Now Jobs does bring up some good points, like Flash being a big drain on the battery, but Adobe has also been working to address that. Instead of working with Adobe, Jobs would rather try and shut them out all together. That's a poor move in my opinion. It limits the experience of Apple customers. Also Apple is trying to do this to move the web to HTML5, which isn't even finalized yet and will take years to filter down to all users on the web. Face it, as developers we still have to deal with IE6 and all its quirks.

But for me, the biggest gripe is in Jobs' claim that Apple is somehow the self-anointed king of openness. That claim is laughable. If Apple embraced openness so much, then why did a Pulitzer prize winning cartoonist have to fight to get his app in the Apple App Store?

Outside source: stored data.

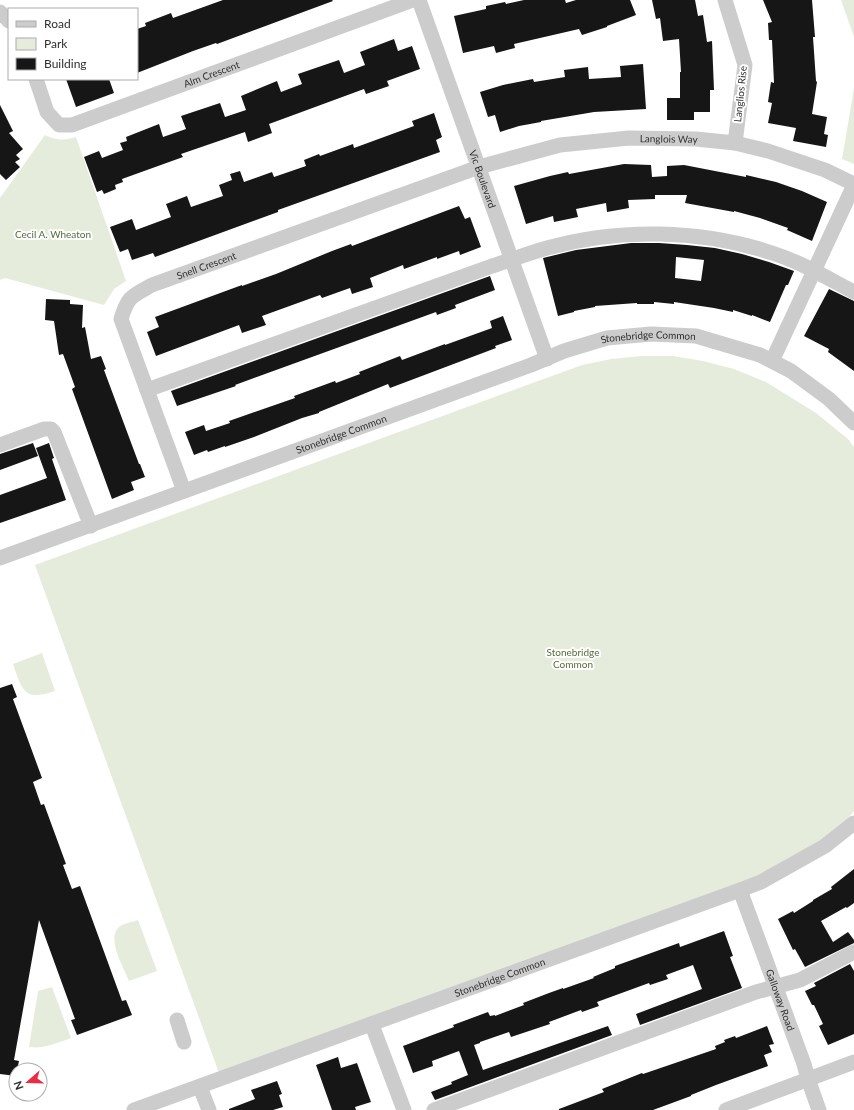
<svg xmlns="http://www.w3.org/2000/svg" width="854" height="1110" font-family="Lato,sans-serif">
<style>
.green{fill:#e6ecdc}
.building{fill:#161616;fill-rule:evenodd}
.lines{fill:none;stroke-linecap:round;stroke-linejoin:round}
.minor{stroke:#ccc;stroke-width:15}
.labels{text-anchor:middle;stroke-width:4;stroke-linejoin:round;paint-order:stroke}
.street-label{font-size:10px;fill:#2f2f2f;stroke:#fff}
.park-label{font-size:10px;fill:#546c3b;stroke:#fff}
</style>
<rect width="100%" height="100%" fill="#fff"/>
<g class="green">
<path d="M841,0H854V37Z"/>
<path d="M854,88V164L842,159Z"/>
<path d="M45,135C55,140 65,141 76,137L126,281L114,289L104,305L5,278L0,280V198Z"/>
<path d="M642,356H673L703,361L734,369L766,382L816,413L848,439L854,447V811C829,845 785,861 750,880L219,1073L35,565L582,365L611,359Z"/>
<path d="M42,653L55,691C24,702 22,690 13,664Z"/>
<path d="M138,920L157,971L129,981C124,968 107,940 118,928C123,923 132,922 138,920Z"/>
<path d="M52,987L71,1038C57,1043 44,1049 29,1047L38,991Z"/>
</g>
<g class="building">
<path d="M223,0H332L333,1L217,44L216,43L193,51L137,73V29L146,26L145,23L171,13L173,18Z"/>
<path d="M524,0H565L566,3L576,0H630L636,15L607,26V27L582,35L579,29L514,44L515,48L496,53L494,46L463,53L454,16L486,9V6L505,2L506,4Z"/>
<path d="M652,0H695L698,16L703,15L707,42L712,41L714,90H710V112H694V120H667V98H680V72H681L679,39L663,41L660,18L656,19Z"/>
<path d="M763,0H812L815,37H813L816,81L817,82L812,114L827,117L824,134L828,135L826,147L793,141L796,128L768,123L772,103L768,102L771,82L774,83L772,40H769L768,23L772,22Z"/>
<path d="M394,39L398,51L412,46L420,69L387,81L389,86L366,94L364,89L269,124L272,133L248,142L245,132L181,154L183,157L122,179L123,182L115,185L116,189L104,194L102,190L97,192L84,157L99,151L102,158L123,150L120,143L127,141L126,137L159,124L163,137L186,129L181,116L220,103L225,117L246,110L241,96L277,81L281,92L302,84L298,74L339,60L344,73L365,65L360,52Z"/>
<path d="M643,64L646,109L594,112L541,121V122L519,126L500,132L495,115L488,117L480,92L503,85L533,79L534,82L565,77L564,70L588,67L589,79L621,77L620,66Z"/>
<path d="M66,79H109L114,93L76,107Z"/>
<path d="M0,105L13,131L9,133L23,149L16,155L20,159L15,162L20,167L6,180L0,174Z"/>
<path d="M434,113L442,137L436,140L440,152L278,210V212L155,257L153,253L132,260L128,249L120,252L110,227L132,219L136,230L171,217L166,204L187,196L191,207L223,196L219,185L232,180L230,174L240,171L244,182L272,172L274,177L306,166L304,160L319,154L320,156L353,144L354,148L414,126L412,121Z"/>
<path d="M624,164L651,165L652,177L667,176V166L684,165L746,177V175L776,182L802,191L827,202L812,241L787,230L788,228L760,218L734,211V212L685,203L687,195H655V199L628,200L629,208L607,212L606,203L576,209L578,217L554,222L553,216L526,224L514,186L550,176L568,172L569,174Z"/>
<path d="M459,206L465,219L470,217L481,247L460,255L459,251L437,259V257L404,269L403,265L370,278L373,287L352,294L350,288L322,298L320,295L262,316L266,325L242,333L239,325L156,356L147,332L159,327L155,317L242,285V286L276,274L332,251L351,244L352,246Z"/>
<path d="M631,243H659L687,245L715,248L742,254L769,262L794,271L788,285H786L770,322L752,315V316L733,310V312L714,308L674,302V304L654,302V304H637V303L595,306V307L574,311V312L558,316L543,258L576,250ZM676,257L704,260L701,281L675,278Z"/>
<path d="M490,276L495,290L455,305L456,308L437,315L436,312L235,385L236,386L177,406L171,391Z"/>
<path d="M829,289L854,301V371L828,352L829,349L804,336Z"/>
<path d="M46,299L70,300V304L83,305L82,328L85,327L91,359L101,356L106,369L104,370L139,464H140L145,477L131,482L134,490L112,499L72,389L75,387L63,354L59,355L54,321L45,320Z"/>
<path d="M503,316L512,340L495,346L496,348L390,388L388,384L319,412V413L302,418L254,437L225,447V446L208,452L207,450L194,455L185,432L204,425L206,431L230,423L229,421L295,398L294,396L335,381L336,383L360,374L359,372L400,356L402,360L445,344V345L492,328L490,321Z"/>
<path d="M33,443L38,456L0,470V454Z"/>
<path d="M49,443L54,458L52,459L66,500L0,523V495L47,478L36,448Z"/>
<path d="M12,684L17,697L13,699L42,778L33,782L41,805L44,804L66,864L63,865L72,889L80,886L122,1001L126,1000L132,1015L77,1035L71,1020L75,1019L39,920L14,1060L19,1061L17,1070H16V1076L0,1074V688Z"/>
<path d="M854,869V903L847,908L846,907L821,921L833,942L848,932L854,940V943L805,967L795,949L793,950L778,919L793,911L794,913L813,901V900L832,889L831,887Z"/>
<path d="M724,931L733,956L730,957L742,988L640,1025L636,1014L702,989L693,965L666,975L668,979L650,985L649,983L597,1002L599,1006L582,1012L581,1010L549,1022L550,1024L511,1037L509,1032L480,1042V1043L474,1045L483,1070L608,1026L612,1035L435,1100L431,1092L452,1084L451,1082L468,1075L459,1051L432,1061L433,1066L413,1073L403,1046L454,1027L453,1025L488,1012L490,1016L495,1015V1016L524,1005L523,1003L549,993L563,988V989L594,978L593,977L615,968V966L679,943L680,947Z"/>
<path d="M850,964L854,971V1034L828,1045L819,1026L823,1024L814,1005H812L805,991L816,986L814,983Z"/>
<path d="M767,1026L774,1044L769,1045L772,1052L764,1055L768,1066L716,1085L691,1095V1096L653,1110H559V1109L604,1092L602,1089L642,1073L643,1074L716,1049L715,1046L725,1042L724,1040L735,1036L736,1038Z"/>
<path d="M338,1057L341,1068L357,1063L371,1102L355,1107L356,1110H332L316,1065Z"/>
<path d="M277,1081L282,1094L279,1095L283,1107L273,1110H229V1109L255,1099L251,1090Z"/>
</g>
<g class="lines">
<g class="minor">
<path id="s1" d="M419,0L547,359"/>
<path d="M725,0L745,65L735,143"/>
<path d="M0,12L9,21"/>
<path id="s2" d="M36,79L47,112L59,125H72L413,0"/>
<path d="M772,361L854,185"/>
<path d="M147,390L492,266C511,260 529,253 547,248C619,228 700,229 772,253C801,262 827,278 854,292"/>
<path d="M0,445L44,429H51L54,432L91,526"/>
<path id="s3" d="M184,491L121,319C128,296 132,296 152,285L479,167L560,145L629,138L696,139L735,143L768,151L825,170L854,184"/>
<path id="s4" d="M0,558L531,365L564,351L607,338L651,334L696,336L760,355L791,371L829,399L854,423"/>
<path id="s5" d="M740,890L804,1064L808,1079L819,1110"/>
<path d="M177,1020L184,1042"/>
<path d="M372,1025L404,1110"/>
<path d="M200,1087L209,1110"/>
<path id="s6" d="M134,1110L740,890L761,882L825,846L854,823"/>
<path d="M434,1110L756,992L800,980L854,952"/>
<path d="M726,1110L854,1062"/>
</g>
</g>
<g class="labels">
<g class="street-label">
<text dy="4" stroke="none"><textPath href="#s2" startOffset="214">Alm Crescent</textPath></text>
<text transform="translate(740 94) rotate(-84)" y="4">Langlios Rise</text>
<text dy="4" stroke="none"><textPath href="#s3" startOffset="772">Langlois Way</textPath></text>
<text dy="4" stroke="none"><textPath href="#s1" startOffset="190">Vic Boulevard</textPath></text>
<text dy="4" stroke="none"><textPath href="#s3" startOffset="289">Snell Crescent</textPath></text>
<text dy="4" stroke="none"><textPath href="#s4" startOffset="687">Stonebridge Common</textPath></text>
<text dy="4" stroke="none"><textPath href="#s4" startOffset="363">Stonebridge Common</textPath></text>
<text dy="4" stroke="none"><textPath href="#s6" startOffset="389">Stonebridge Common</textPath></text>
<text dy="4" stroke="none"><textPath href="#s5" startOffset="117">Galloway Road</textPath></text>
</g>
<g class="park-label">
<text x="53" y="238">Cecil A. Wheaton</text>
<text x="573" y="656">Stonebridge<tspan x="573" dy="12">Common</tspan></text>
</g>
</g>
<rect x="8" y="8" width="130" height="72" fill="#ffffff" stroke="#acacac"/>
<rect x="16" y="21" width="20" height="6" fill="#cccccc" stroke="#acacac"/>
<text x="44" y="28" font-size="12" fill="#2f2f2f">Road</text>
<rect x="16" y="38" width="20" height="12" fill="#e6ecdc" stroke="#acacac"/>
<text x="44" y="48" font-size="12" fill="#2f2f2f">Park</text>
<rect x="16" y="58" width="20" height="12" fill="#161616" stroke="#acacac"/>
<text x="44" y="68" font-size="12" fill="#2f2f2f">Building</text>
<g transform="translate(28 1082) rotate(250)"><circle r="19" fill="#ffffff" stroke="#acacac"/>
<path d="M0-3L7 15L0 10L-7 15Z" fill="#e92e43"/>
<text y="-6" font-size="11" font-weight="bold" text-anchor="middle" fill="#2f2f2f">N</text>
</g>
</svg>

Apple has always been about control, and with that control you can not claim openness. Running such control is not a bad thing per say. Apple can help insure that their users end up having a decent experience with their product, since they don't have the ability to do anything stupid with it, but that also means that Apple has more control over the device you buy than alot of people really like giving up.

Now I am just wondering how long before Apple figures out a way to prohibit Flash on their OS X? At this point in the game, I wouldn't be surprised to see such a move happen in the future.

 

(For full disclosure: I do offer development services in Flash. It isn't my favorite thing to do, but it isn't that bad either.)